1965 Crowd gathers. Mark wins. Johnny and Mark shake hands and end up best friends. Nobody goes to jail, nobody is arrested, nobody is expelled.
2006 Police called, SWAT team arrives, arrests Johnny and Mark. Charge them with assault, both expelled even though Johnny started it.

Scenario: Jeffrey won't be still in class; disrupts other students.

1965 Jeffrey sent to office and given a good paddling by the school principal. Sits still in class from then on.
2006 Jeffrey given huge doses of Ritalin. Becomes a zombie. School gets extra money from state because Jeffrey has a disability.

Scenario: Billy breaks a window in his father's car and his Dad gives him a whipping.

1965 Billy is more careful next time, grows up normal, goes to college, and becomes a successful businessman.
2006 Billy's Dad is arrested for child abuse. Billy removed to foster care and joins a gang. Billy's sister is told by state psychologist that she remembers being abused by her Dad, and their Dad goes to prison.

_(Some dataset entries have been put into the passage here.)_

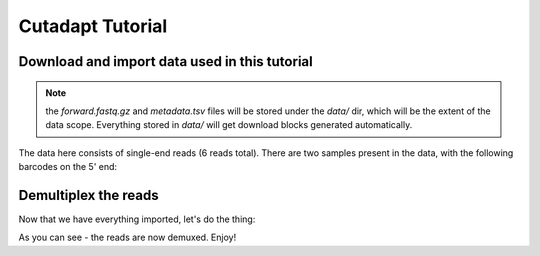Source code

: Cutadapt Tutorial
=================

Download and import data used in this tutorial
----------------------------------------------

.. note::
   the `forward.fastq.gz` and `metadata.tsv` files will be stored under
   the `data/` dir, which will be the extent of the data scope. Everything
   stored in `data/` will get download blocks generated automatically.

.. usage::
    def data_factory():
        return qiime2.Artifact.import_data('MultiplexedSingleEndBarcodeInSequence',
                                    'data/forward.fastq.gz')
    
    def metadata_factory():
        return qiime2.Metadata.load('data/metadata.tsv')


The data here consists of single-end reads (6 reads total). There are two
samples present in the data, with the following barcodes on the 5' end:

.. usage::
    data = use.init_data('data', data_factory)
    metadata = use.init_metadata('metadata', metadata_factory)


Demultiplex the reads
---------------------

Now that we have everything imported, let's do the thing:

.. usage::
  barcodes_col = use.get_metadata_column('barcodes', metadata)

  use.action(
      usage.UsageAction(
          plugin_id='cutadapt',
          action_id='demux_single',
      ),
      usage.UsageInputs(
          seqs=data,
          error_rate=0,
          barcodes=barcodes_col,
      ),
      usage.UsageOutputNames(
          per_sample_sequences='demultiplexed_seqs',
          untrimmed_sequences='untrimmed',
      )
  )

As you can see - the reads are now demuxed. Enjoy!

Billy's mom has affair with psychologist.

Scenario: Mark gets a headache and his Mother gives him some aspirin to take to school.

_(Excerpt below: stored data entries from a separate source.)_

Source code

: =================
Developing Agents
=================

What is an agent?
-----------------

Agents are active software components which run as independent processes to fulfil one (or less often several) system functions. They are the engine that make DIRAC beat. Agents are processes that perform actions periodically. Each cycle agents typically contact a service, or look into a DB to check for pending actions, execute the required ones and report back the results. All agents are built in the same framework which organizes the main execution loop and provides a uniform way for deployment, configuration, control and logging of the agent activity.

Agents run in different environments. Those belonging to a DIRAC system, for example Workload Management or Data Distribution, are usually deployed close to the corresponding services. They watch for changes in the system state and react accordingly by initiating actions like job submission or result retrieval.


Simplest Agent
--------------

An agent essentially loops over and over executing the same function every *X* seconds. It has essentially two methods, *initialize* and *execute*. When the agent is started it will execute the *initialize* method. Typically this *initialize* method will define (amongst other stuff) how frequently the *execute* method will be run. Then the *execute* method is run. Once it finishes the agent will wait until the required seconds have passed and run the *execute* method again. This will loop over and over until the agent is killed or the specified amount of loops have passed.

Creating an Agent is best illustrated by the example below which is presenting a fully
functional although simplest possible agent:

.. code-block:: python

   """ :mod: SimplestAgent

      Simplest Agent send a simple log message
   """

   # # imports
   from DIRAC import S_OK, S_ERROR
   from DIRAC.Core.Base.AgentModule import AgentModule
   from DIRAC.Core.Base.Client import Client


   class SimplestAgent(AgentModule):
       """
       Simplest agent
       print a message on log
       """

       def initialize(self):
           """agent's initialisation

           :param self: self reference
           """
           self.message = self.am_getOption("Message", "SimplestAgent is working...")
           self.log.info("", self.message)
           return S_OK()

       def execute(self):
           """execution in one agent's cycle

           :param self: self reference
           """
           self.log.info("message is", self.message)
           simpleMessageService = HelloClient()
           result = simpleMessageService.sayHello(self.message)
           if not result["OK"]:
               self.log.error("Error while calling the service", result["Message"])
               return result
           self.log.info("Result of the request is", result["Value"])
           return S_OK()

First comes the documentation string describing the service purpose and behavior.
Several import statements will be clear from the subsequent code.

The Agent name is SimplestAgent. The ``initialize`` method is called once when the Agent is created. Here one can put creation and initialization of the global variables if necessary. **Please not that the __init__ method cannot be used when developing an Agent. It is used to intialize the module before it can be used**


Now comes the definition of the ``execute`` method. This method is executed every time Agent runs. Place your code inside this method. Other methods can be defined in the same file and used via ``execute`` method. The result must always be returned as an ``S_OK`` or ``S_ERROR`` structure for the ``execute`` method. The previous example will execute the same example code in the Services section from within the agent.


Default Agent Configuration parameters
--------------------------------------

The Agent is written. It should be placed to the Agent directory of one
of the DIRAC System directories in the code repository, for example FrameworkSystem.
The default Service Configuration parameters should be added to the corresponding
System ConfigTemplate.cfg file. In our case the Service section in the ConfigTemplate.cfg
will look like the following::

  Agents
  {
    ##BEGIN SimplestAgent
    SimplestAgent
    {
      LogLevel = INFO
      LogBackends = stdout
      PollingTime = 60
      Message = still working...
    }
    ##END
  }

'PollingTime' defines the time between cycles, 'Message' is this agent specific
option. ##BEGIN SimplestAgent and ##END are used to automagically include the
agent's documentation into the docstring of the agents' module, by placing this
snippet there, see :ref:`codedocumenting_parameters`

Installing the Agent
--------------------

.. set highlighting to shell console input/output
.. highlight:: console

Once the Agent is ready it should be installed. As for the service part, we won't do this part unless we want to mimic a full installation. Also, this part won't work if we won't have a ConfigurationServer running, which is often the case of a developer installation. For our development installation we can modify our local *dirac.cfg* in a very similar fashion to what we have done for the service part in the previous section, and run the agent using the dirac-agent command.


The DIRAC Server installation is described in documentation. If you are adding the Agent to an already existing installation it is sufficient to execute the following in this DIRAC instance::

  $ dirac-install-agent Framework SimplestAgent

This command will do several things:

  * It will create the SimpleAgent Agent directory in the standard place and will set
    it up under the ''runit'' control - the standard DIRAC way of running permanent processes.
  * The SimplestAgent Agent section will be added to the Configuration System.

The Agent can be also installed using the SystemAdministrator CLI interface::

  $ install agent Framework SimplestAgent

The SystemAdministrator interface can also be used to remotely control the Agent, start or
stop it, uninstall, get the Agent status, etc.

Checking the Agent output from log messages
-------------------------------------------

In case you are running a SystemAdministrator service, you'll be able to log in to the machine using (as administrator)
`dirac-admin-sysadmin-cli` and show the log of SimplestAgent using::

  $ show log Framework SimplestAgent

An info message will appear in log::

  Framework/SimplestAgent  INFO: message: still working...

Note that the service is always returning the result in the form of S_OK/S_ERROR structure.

1965 Mark's headache persists. He goes to his locker, gets a couple of aspirin and takes them at the water fountain.
2006 Police called, Mark expelled from school for drug violations. Car searched for drugs and weapons.

Scenario: Mary turns up pregnant.

1965 Several high school boys leave town. Mary does her senior year at a special school for expectant mothers.
2006 Middle school counselor calls Planned Parenthood, who notifies the ACLU. Mary is driven to the next state over the border and gets an abortion without her parent's consent or knowledge. Mary given condoms and told to be more careful next time.

Scenario: Pedro fails high school English.

1965 Pedro goes to summer school, passes English, goes to college.
2006 Pedro's cause is taken up by state Democrat party. Newspaper articles appear nationally explaining that teaching English as a requirement for graduation is racist. ACLU files a class action lawsuit against state school system and Pedro's English teacher. English banned from core curriculum as a required course. Pedro is given diploma any way, but ends up mowing lawns and washing dishes for a living because he can't speak English.

Scenario: Jimmy takes apart leftover firecrackers from the 4th of July, puts them in a model airplane paint bottle, blows up a fire-ant hill.

1965 Ants die.
2006 BATF, Homeland Security, FBI called. Johnny charged with domestic terrorism. FBI investigates parents, siblings removed from home, computers confiscated, Johnny's Dad goes on a terror watch list and is never allowed to fly again.


[. . . And who among us (boys mostly) didn't have a chemistry set that was capable of making all sorts of concoctions that would land us in trouble today, and we were encouraged to learn to use it.]


WHAT THE HELL HAPPENED ??!

  • Mood: Artistic
  • Listening to: Vas
  • Reading: need new book....
  • Watching: ch 4 News
  • Playing: with leather!
  • Eating: Samoas!!! mmm girl scout cookies....
  • Drinking: Coffee, elixer of life!